Grunnleggende konsepter
Height-bounded LZ encodings offer efficient access to text positions with minimal space requirements.
Sammendrag
Height-bounded Lempel-Ziv (LZHB) encodings provide fast access to text positions with reduced space usage. Greedy algorithms efficiently find small LZHB representations. Theoretical bounds and practical experiments demonstrate the effectiveness of LZHB encodings in data compression.
Statistikk
We show that there exists a constant c such that the size ˆzHB(c log n) of the optimal (smallest) LZHB encoding whose height is bounded by c log n for any string of length n is O(ˆgrl).
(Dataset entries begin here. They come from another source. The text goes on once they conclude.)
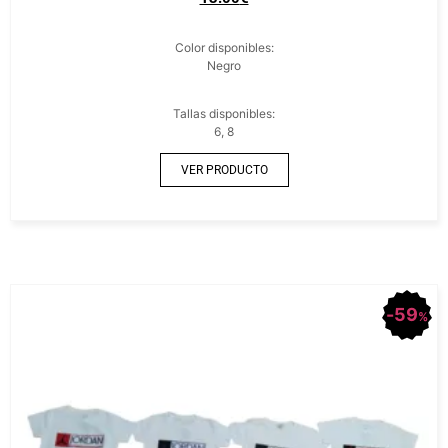
Color disponibles:
Negro
Tallas disponibles:
6, 8
VER PRODUCTO
59
%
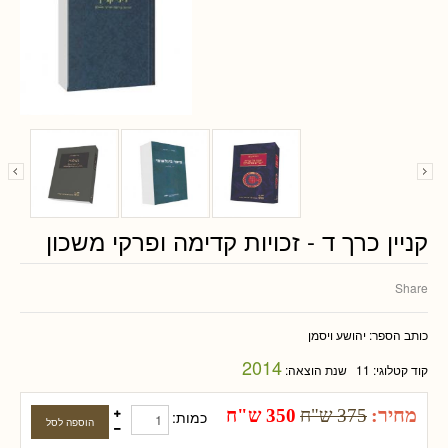
קניין כרך ד - זכויות קדימה ופרקי משכון
Share
כותב הספר:
יהושע ויסמן
2014
קוד קטלוגי:
11
שנת הוצאה:
מחיר:
375 ש"ח
350 ש"ח
כמות:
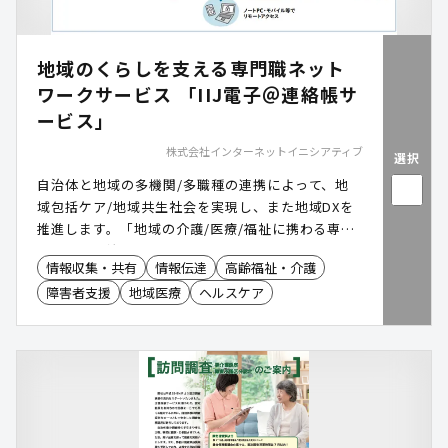
地域のくらしを支える専門職ネット
ワークサービス 「IIJ電子＠連絡帳サ
ービス」
株式会社インターネットイニシアティブ
選択
自治体と地域の多機関/多職種の連携によって、地
域包括ケア/地域共生社会を実現し、また地域DXを
推進します。「地域の介護/医療/福祉に携わる専門
職」と「自治体」の情報共有をすすめ、「地域のく
情報収集・共有
情報伝達
高齢福祉・介護
らしを支える」プラットフォームです。
障害者支援
地域医療
ヘルスケア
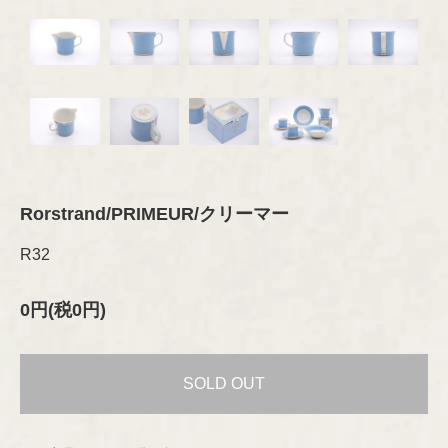
オブジェ
グラス
セラミック
その他
プレート/ボウル
Brand
琺瑯（ホーロー）
ブランド
オブジェ
グラスウェア
その他
カトラリー
ARABIA
木製品
Designer
デザイナー
ファブリック
テキスタイル
GUSTAVSBERG
ファブリック
Aino/Alvar Aalto
布製品
Rorstrand/PRIMEUR/クリーマー
アクセサリー
ファッション
Birger Kaipiainen
R32
Rörstrand
木製品
書籍
インテリア/オブジェ
Esteri Tomula
0円(税0円)
Upsala-Ekeby
テーブルウェア
書籍
（GEFLE/KARLSKRONA）
ペーパーグッズ
Gunvor Olin-Grönqvist
SOLD OUT
ポスター/ポストカード
iittala
その他
Heikki Orvola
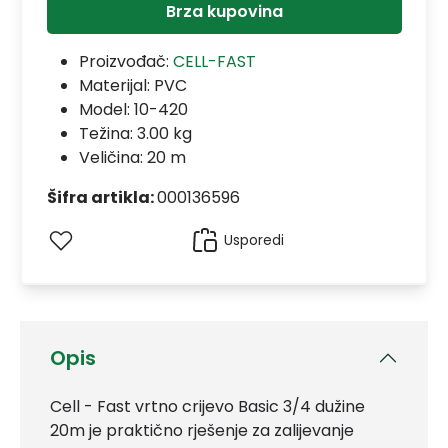
Brza kupovina
Proizvođač:
CELL-FAST
Materijal:
PVC
Model:
10-420
Težina: 3.00 kg
Veličina: 20 m
Šifra artikla:
000136596
Usporedi
Opis
Cell - Fast vrtno crijevo Basic 3/4 dužine
20m je praktično rješenje za zalijevanje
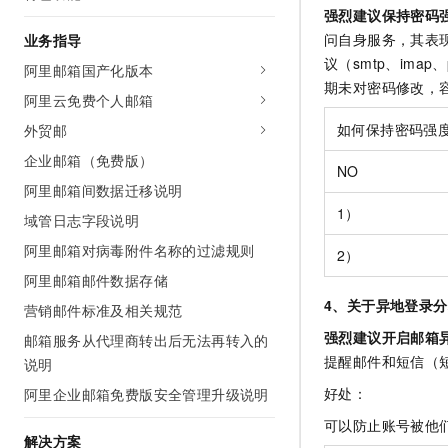
强烈建议保持密码
问自身服务，其表
业务指导
议（smtp、im
阿里邮箱国产化版本
期未对密码修改，
阿里云免费个人邮箱
如何保持密码强
外贸邮
企业邮箱（免费版）
NO
阿里邮箱间数据迁移说明
1）
域管日志字段说明
阿里邮箱对病毒附件名称的过滤规则
2）
阿里邮箱邮件数据存储
4、关于异地登录
营销邮件标准及相关规范
强烈建议开启邮箱
邮箱服务从代理商转出后无法再转入的
提醒邮件和短信（
说明
好处：
阿里企业邮箱免费版安全管理升级说明
可以防止账号被他
解决方案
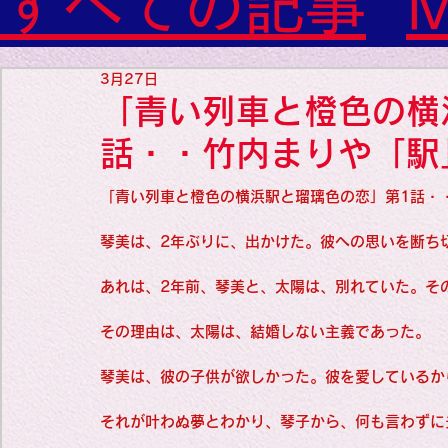
すべての記事
M
神経内科専門医

糖尿病

World Wide Blog

Sleeep(Drea
3月27日
感性診療

「青い列車と橙色の横
Synesthesia

Personal Religion
Favorite thing
話・・竹内まりや「駅
「青い列車と橙色の横浜駅と瑠璃色の恋」第1話・
Favorite thin
琴美は、2年ぶりに、出かけた。彼への思いを断ち
あれは、2年前、琴美と、太陽は、別れていた。そ
Favorite thin
その理由は、太陽は、結婚しない主義であった。
琴美は、彼の子供が欲しかった。彼を愛しているか
medicine
それが叶わぬ夢とわかり、琴子から、何も言わずに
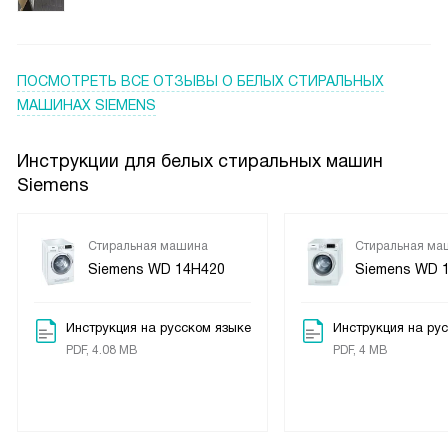
дребезжания и «танцев» по полу — это спасение для
квартиры с тонкими перекрытиями. Отдельный восторг —
ночная программа: запускаю стирку после укладывания
детей, а утром забираю сухое бельё, не побеспокоив
ПОСМОТРЕТЬ ВСЕ ОТЗЫВЫ
О БЕЛЫХ СТИРАЛЬНЫХ
никого шумом. А ещё обожаю луч timeLight на полу —
МАШИНАХ SIEMENS
такой простой, но гениальный штрих: в темноте сразу
вижу, что стирка завершена, не нужно подходить и
Инструкции для белых стиральных машин
всматриваться в дисплей.
Siemens
Стиральная машина
Стиральная ма
Siemens WD 14H420
Siemens WD 
Инструкция на русском языке
Инструкция на ру
PDF, 4.08 MB
PDF, 4 MB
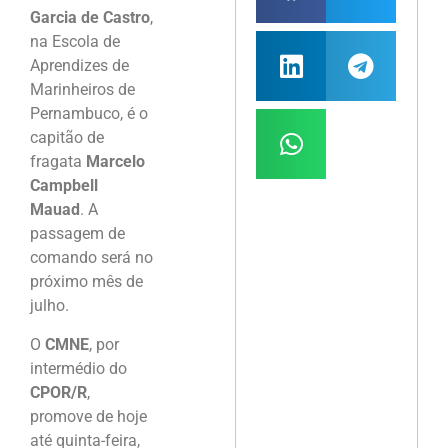
Garcia de Castro
,
na Escola de
Aprendizes de
Marinheiros de
Pernambuco, é o
capitão de
fragata
Marcelo
Campbell
Mauad
. A
passagem de
comando será no
próximo mês de
julho.
O
CMNE
, por
intermédio do
CPOR/R
,
promove de hoje
até quinta-feira,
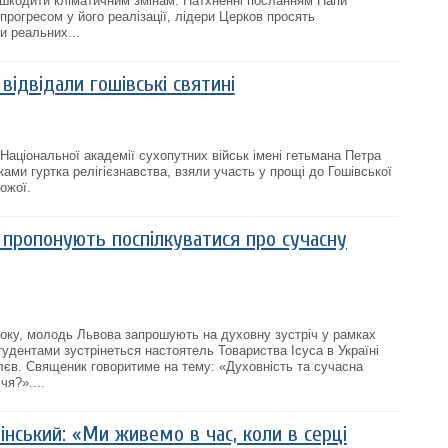
ешкодити кліматичним змінам. Натхненні посланням Папи
прогресом у його реалізації, лідери Церков просять
и реальних...
відвідали гошівські святині
Національної академії сухопутних військ імені гетьмана Петра
ками гуртка релігієзнавства, взяли участь у прощі до Гошівської
ожої.
пропонують поспілкуватися про сучасну
року, молодь Львова запрошують на духовну зустріч у рамках
тудентами зустрінеться настоятель Товариства Ісуса в Україні
лєв. Священик говоритиме на тему: «Духовність та сучасна
чя?»....
інський: «Ми живемо в час, коли в серці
Furthermore, we show that there exists a family of strings such that ˆzHB(c log n) = o(ˆgrl), thus making ˆzHB(c log n) one of the smallest known repetitiveness measures.
For example, for the encoding (1, a), (1, b), (3, 1), (1, c), (5, 2) of string ababacbabac, the heights are: 0, 0, 0, 1, 1, 1, 0, 1, 2, 2.
An LZ-like encoding induces an implicit referencing forest where each position references a previous occurrence.
The height of an optimal LZ-like encoding can be Θ(n).
Sitater
"We introduce height-bounded LZ encodings (LZHB), a new family of compressed representations."
"Any LZHB encoding whose referencing height is bounded by h allows access to an arbitrary position using O(h) predecessor queries."
"While computing the optimal LZHB representation seems difficult, linear and near linear time greedy algorithms efficiently find small representations."